В самой записи знаменного распева в тех местах, где говорится о явлениях и смыслах, не доступных человеческому разуму, ставились «тайнозамкненные» знамена – лица и фиты, в музыкальном отношении представляющие собой наиболее яркие, возвышенные и высокохудожественные, мелизматически украшенные мелодические участки. Эти знаки размещались «в местах богословствования о глубинных тайнах дела спасения человека, в речи о Божественных Лицах св. Троицы, о пресвятой Деве Марии». (В.М. Металлов) Фитное пение, которое передавалось исключительно в устной традиции, было признаком мастерства самого высокого класса. Возможно, «тайнозамкненные» фитные мелодии были аналогом «сверхсмысла», который создавался изощренным стилем «плетения словес» и орнаментальной прозой литературных произведений Илариона, Кирилла Туровского, Стефана Пермского, Серапиона Владимирского. С помощью тончайших приемов словесного искусства исихасты стремились передать тайны горнего мира. Следует подчеркнуть, что «тайнозамкненность» занимала весьма значительное место в системе знаменного пения. Картотека лиц и фит, составленная М.В. Бражниковым, насчитывает свыше 20 тысяч формул этой особо молчащей области древнерусского музыкального искусства. Примечательно и то, что большое количество названий фит связано с плачем: «Аннин плач», «Матерьни слезы», «Петров плач», «Полуслезная» и др.

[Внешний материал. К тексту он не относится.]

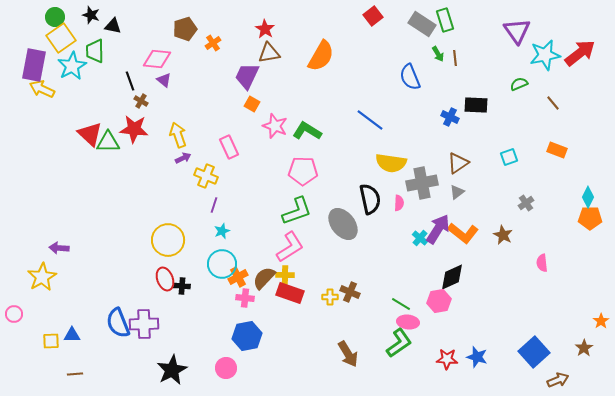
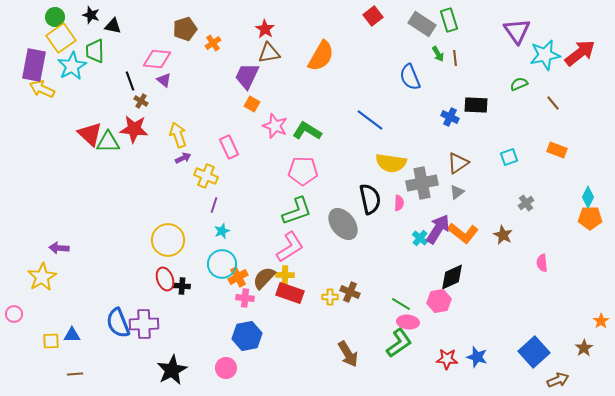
green rectangle at (445, 20): moved 4 px right
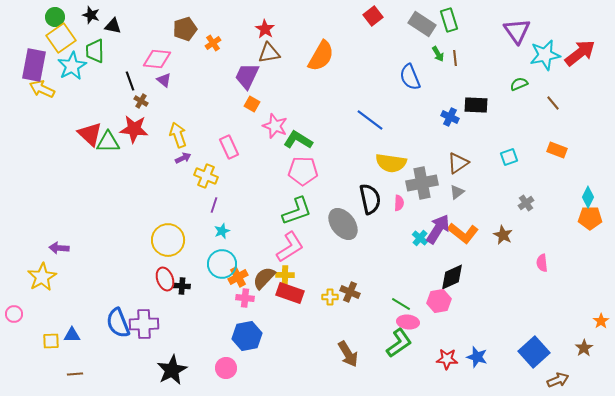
green L-shape at (307, 131): moved 9 px left, 9 px down
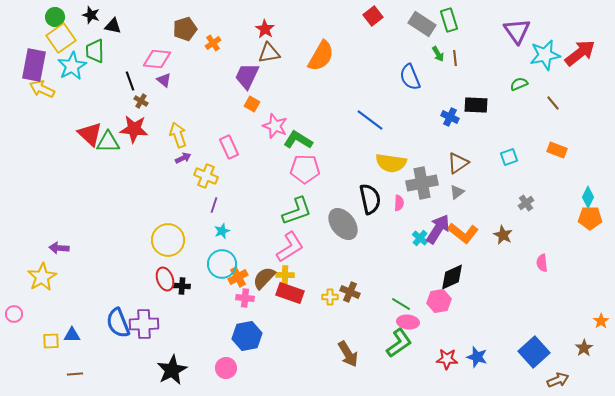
pink pentagon at (303, 171): moved 2 px right, 2 px up
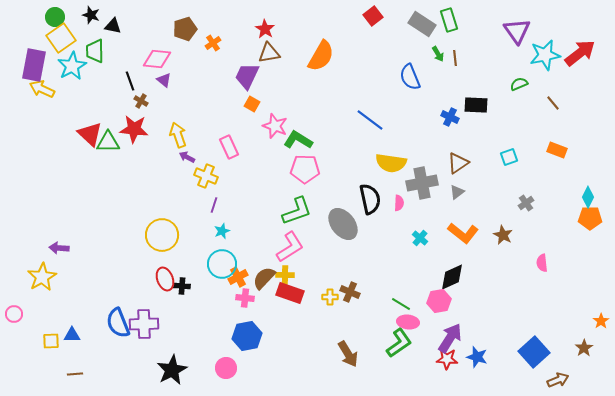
purple arrow at (183, 158): moved 4 px right, 1 px up; rotated 126 degrees counterclockwise
purple arrow at (438, 229): moved 12 px right, 109 px down
yellow circle at (168, 240): moved 6 px left, 5 px up
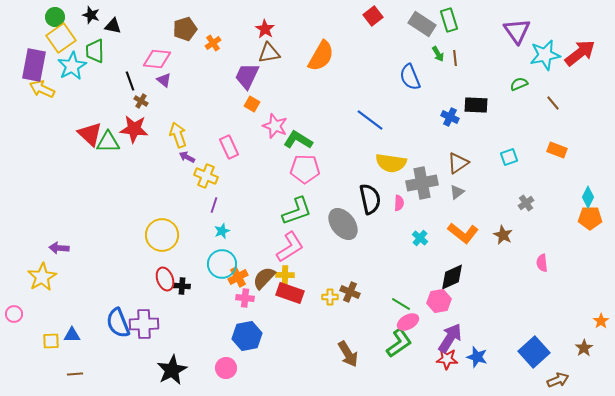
pink ellipse at (408, 322): rotated 35 degrees counterclockwise
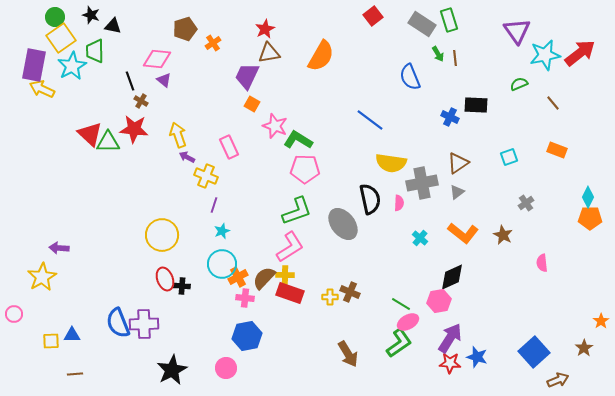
red star at (265, 29): rotated 12 degrees clockwise
red star at (447, 359): moved 3 px right, 4 px down
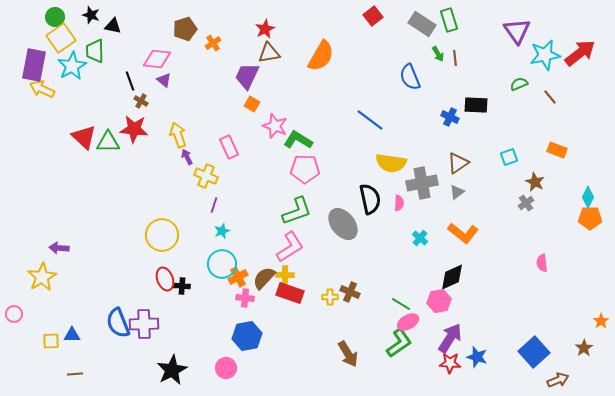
brown line at (553, 103): moved 3 px left, 6 px up
red triangle at (90, 134): moved 6 px left, 3 px down
purple arrow at (187, 157): rotated 35 degrees clockwise
brown star at (503, 235): moved 32 px right, 53 px up
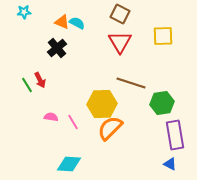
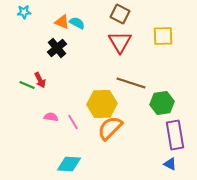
green line: rotated 35 degrees counterclockwise
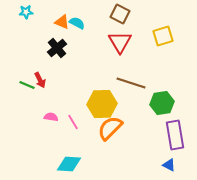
cyan star: moved 2 px right
yellow square: rotated 15 degrees counterclockwise
blue triangle: moved 1 px left, 1 px down
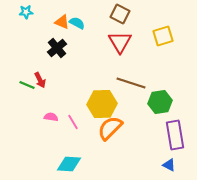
green hexagon: moved 2 px left, 1 px up
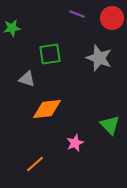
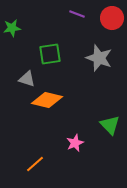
orange diamond: moved 9 px up; rotated 20 degrees clockwise
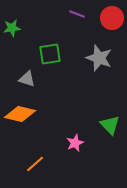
orange diamond: moved 27 px left, 14 px down
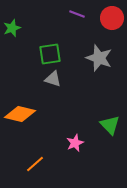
green star: rotated 12 degrees counterclockwise
gray triangle: moved 26 px right
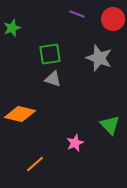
red circle: moved 1 px right, 1 px down
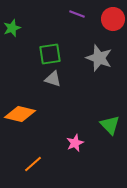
orange line: moved 2 px left
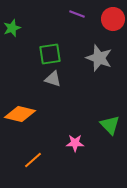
pink star: rotated 24 degrees clockwise
orange line: moved 4 px up
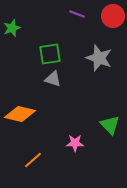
red circle: moved 3 px up
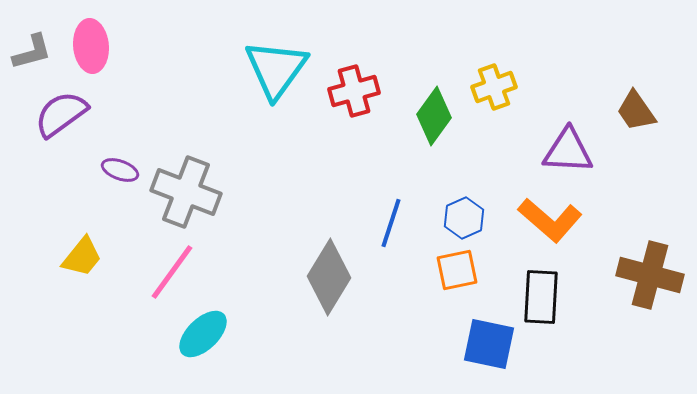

За древнерусской культурой, по замечанию Д.С. Лихачева, закрепилось определение ее как «культуры великого молчания». Такое название, на наш взгляд, имеет основание не только в том, что до настоящего времени мировой науке очень мало известны «говорящие» виды древнерусского искусства - святоотеческая православная литература и знаменное пение. Тишина, бывшая в широком смысле синонимом мира, покоя, гармонии и невыразимости божественных тайн – одна из главных категорий русской средневековой эстетики. В исихазме на самых вершинах «священнобезмолвия» отсекается не только псалмопение, но и сама молитва, ибо безмолвие выше всякой молитвы, в нем пребывает сам Господь. Именно такое великое молчание лежит в основании древнерусской иконописи, орнамента, архитектуры и знаменного распева.